## TASK DESCRIPTION
Read the lines below. Copy out any that hold the string "domain".

Start of EXTRACTED RECORDS

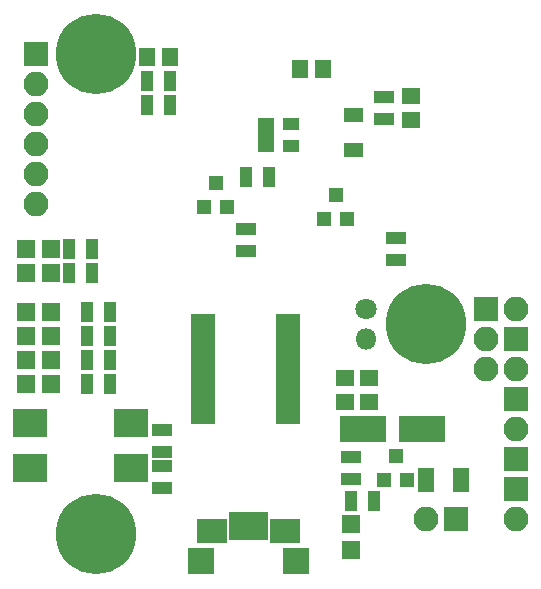
<source format=gbr>
G04 #@! TF.GenerationSoftware,KiCad,Pcbnew,no-vcs-found-7592~57~ubuntu16.04.1*
G04 #@! TF.CreationDate,2017-02-12T17:12:26+02:00*
G04 #@! TF.ProjectId,lora_sensor,6C6F72615F73656E736F722E6B696361,rev?*
G04 #@! TF.FileFunction,Soldermask,Top*
G04 #@! TF.FilePolarity,Negative*
%FSLAX46Y46*%
G04 Gerber Fmt 4.6, Leading zero omitted, Abs format (unit mm)*
G04 Created by KiCad (PCBNEW no-vcs-found-7592~57~ubuntu16.04.1) date Sun Feb 12 17:12:26 2017*
%MOMM*%
%LPD*%
G01*
G04 APERTURE LIST*
%ADD10C,0.100000*%
%ADD11O,2.100000X2.100000*%
%ADD12R,2.100000X2.100000*%
%ADD13C,6.800000*%
%ADD14R,2.150000X0.850000*%
%ADD15R,2.900000X2.400000*%
%ADD16R,1.400000X1.650000*%
%ADD17R,1.400000X2.000000*%
%ADD18R,1.650000X1.400000*%
%ADD19R,3.900000X2.200000*%
%ADD20R,1.600000X1.600000*%
%ADD21R,0.800000X2.400000*%
%ADD22R,2.500000X2.000000*%
%ADD23R,2.200000X2.300000*%
%ADD24R,1.200000X1.300000*%
%ADD25R,1.100000X1.700000*%
%ADD26R,1.700000X1.100000*%
%ADD27C,1.800000*%
%ADD28O,1.800000X1.800000*%
%ADD29R,0.700000X1.200000*%
%ADD30R,1.460000X1.050000*%
G04 APERTURE END LIST*
D10*
D11*
X101600000Y-114300000D03*
D12*
X104140000Y-114300000D03*
D13*
X73660000Y-115570000D03*
X73660000Y-74930000D03*
X101600000Y-97790000D03*
D14*
X82760000Y-97375000D03*
X82760000Y-98025000D03*
X82760000Y-98675000D03*
X82760000Y-99325000D03*
X82760000Y-99975000D03*
X82760000Y-100625000D03*
X82760000Y-101275000D03*
X82760000Y-101925000D03*
X82760000Y-102575000D03*
X82760000Y-103225000D03*
X82760000Y-103875000D03*
X82760000Y-104525000D03*
X82760000Y-105175000D03*
X82760000Y-105825000D03*
X89960000Y-105825000D03*
X89960000Y-105175000D03*
X89960000Y-104525000D03*
X89960000Y-103875000D03*
X89960000Y-103225000D03*
X89960000Y-102575000D03*
X89960000Y-101925000D03*
X89960000Y-101275000D03*
X89960000Y-100625000D03*
X89960000Y-99975000D03*
X89960000Y-99325000D03*
X89960000Y-98675000D03*
X89960000Y-98025000D03*
X89960000Y-97375000D03*
D15*
X68115000Y-106172000D03*
X76665000Y-106172000D03*
X68115000Y-109982000D03*
X76665000Y-109982000D03*
D16*
X92948000Y-76200000D03*
X90948000Y-76200000D03*
D17*
X101624000Y-110998000D03*
X104624000Y-110998000D03*
D16*
X77994000Y-75184000D03*
X79994000Y-75184000D03*
D18*
X94742000Y-102378000D03*
X94742000Y-104378000D03*
X96774000Y-102378000D03*
X96774000Y-104378000D03*
X100330000Y-78502000D03*
X100330000Y-80502000D03*
D19*
X101306000Y-106680000D03*
X96306000Y-106680000D03*
D20*
X69934000Y-96774000D03*
X67734000Y-96774000D03*
X69934000Y-98806000D03*
X67734000Y-98806000D03*
X69934000Y-100838000D03*
X67734000Y-100838000D03*
X69934000Y-102870000D03*
X67734000Y-102870000D03*
D21*
X85314000Y-114866000D03*
X85964000Y-114866000D03*
X86614000Y-114866000D03*
X87264000Y-114866000D03*
X87914000Y-114866000D03*
D22*
X89714000Y-115316000D03*
X83514000Y-115316000D03*
D23*
X90614000Y-117866000D03*
X82614000Y-117866000D03*
D20*
X95250000Y-116924000D03*
X95250000Y-114724000D03*
D24*
X98110000Y-110982000D03*
X100010000Y-110982000D03*
X99060000Y-108982000D03*
X82870000Y-87868000D03*
X84770000Y-87868000D03*
X83820000Y-85868000D03*
X93030000Y-88884000D03*
X94930000Y-88884000D03*
X93980000Y-86884000D03*
D25*
X73340000Y-93472000D03*
X71440000Y-93472000D03*
X73340000Y-91440000D03*
X71440000Y-91440000D03*
X95316000Y-112776000D03*
X97216000Y-112776000D03*
D26*
X95250000Y-109032000D03*
X95250000Y-110932000D03*
D25*
X79944000Y-79248000D03*
X78044000Y-79248000D03*
X79944000Y-77216000D03*
X78044000Y-77216000D03*
D26*
X79248000Y-108646000D03*
X79248000Y-106746000D03*
X79248000Y-109794000D03*
X79248000Y-111694000D03*
D25*
X74864000Y-96774000D03*
X72964000Y-96774000D03*
X74864000Y-98806000D03*
X72964000Y-98806000D03*
X74864000Y-100838000D03*
X72964000Y-100838000D03*
X74864000Y-102870000D03*
X72964000Y-102870000D03*
X88326000Y-85344000D03*
X86426000Y-85344000D03*
D26*
X86360000Y-89728000D03*
X86360000Y-91628000D03*
X98044000Y-78552000D03*
X98044000Y-80452000D03*
X99060000Y-90490000D03*
X99060000Y-92390000D03*
D27*
X96520000Y-96520000D03*
D28*
X96520000Y-99060000D03*
D20*
X69934000Y-93472000D03*
X67734000Y-93472000D03*
X69934000Y-91440000D03*
X67734000Y-91440000D03*
D29*
X95504000Y-80034000D03*
X95004000Y-80034000D03*
X95004000Y-83034000D03*
X95504000Y-83034000D03*
X96004000Y-83034000D03*
X96004000Y-80034000D03*
D30*
X88054000Y-80838000D03*
X88054000Y-81788000D03*
X88054000Y-82738000D03*
X90254000Y-82738000D03*
X90254000Y-80838000D03*
D11*
X109220000Y-106680000D03*
D12*
X109220000Y-109220000D03*
D11*
X109220000Y-114300000D03*
D12*
X109220000Y-111760000D03*
X109220000Y-104140000D03*
D11*
X109220000Y-101600000D03*
X68580000Y-87630000D03*
X68580000Y-85090000D03*
X68580000Y-82550000D03*
X68580000Y-80010000D03*
X68580000Y-77470000D03*
D12*
X68580000Y-74930000D03*
X109220000Y-99060000D03*
D11*
X109220000Y-96520000D03*
X106680000Y-101600000D03*
X106680000Y-99060000D03*
D12*
X106680000Y-96520000D03*
M02*

</source>
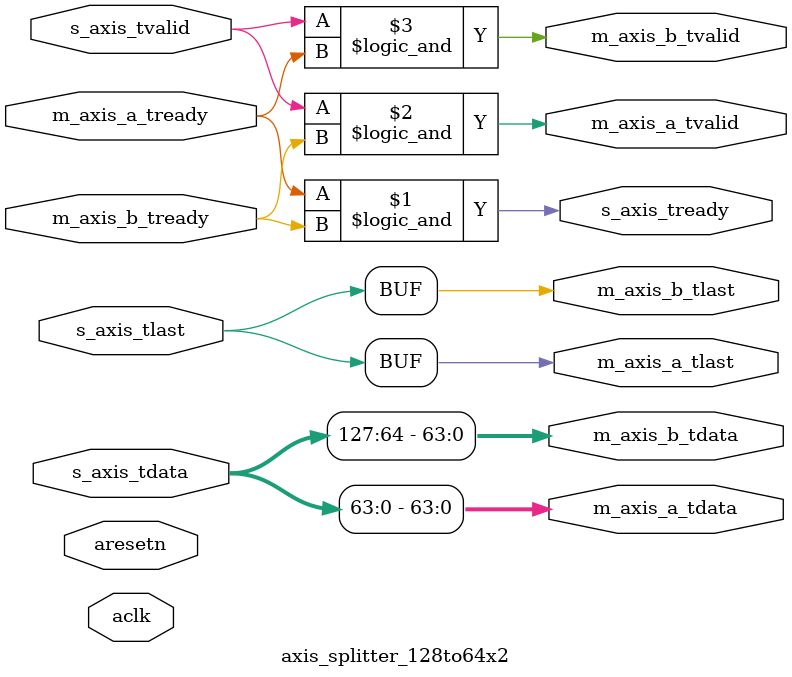
<source format=v>
`timescale 1ns / 1ps

module axis_splitter_128to64x2 (
    input  wire          aclk,
    input  wire          aresetn,

    input  wire [127:0]  s_axis_tdata,
    input  wire          s_axis_tvalid,
    output wire          s_axis_tready,
    input  wire          s_axis_tlast,

    output wire [63:0]   m_axis_a_tdata,
    output wire          m_axis_a_tvalid,
    input  wire          m_axis_a_tready,
    output wire          m_axis_a_tlast,

    output wire [63:0]   m_axis_b_tdata,
    output wire          m_axis_b_tvalid,
    input  wire          m_axis_b_tready,
    output wire          m_axis_b_tlast
);

    assign m_axis_a_tdata = s_axis_tdata[63:0]; 
    assign m_axis_b_tdata = s_axis_tdata[127:64];

    assign m_axis_a_tlast = s_axis_tlast;
    assign m_axis_b_tlast = s_axis_tlast;

    assign s_axis_tready = m_axis_a_tready && m_axis_b_tready;

    assign m_axis_a_tvalid = s_axis_tvalid && m_axis_b_tready;
    assign m_axis_b_tvalid = s_axis_tvalid && m_axis_a_tready;

endmodule
</source>
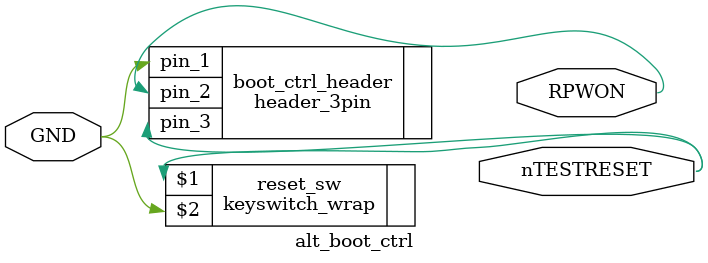
<source format=v>
/*
 * Alternative boot controls in the mobile domain,
 * besides USB domain OD buffers.
 */

module alt_boot_ctrl (GND, RPWON, nTESTRESET);

input GND;
output RPWON, nTESTRESET;

/* manual RESET button */

keyswitch_wrap reset_sw (nTESTRESET, GND);

/* external boot control header */

header_3pin boot_ctrl_header (.pin_1(GND),
			      .pin_2(RPWON),
			      .pin_3(nTESTRESET)
	);

endmodule

</source>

End of EXTRACTED RECORDS

## ANSWER BOX
 * Alternative boot controls in the mobile domain,
 * besides USB domain OD buffers.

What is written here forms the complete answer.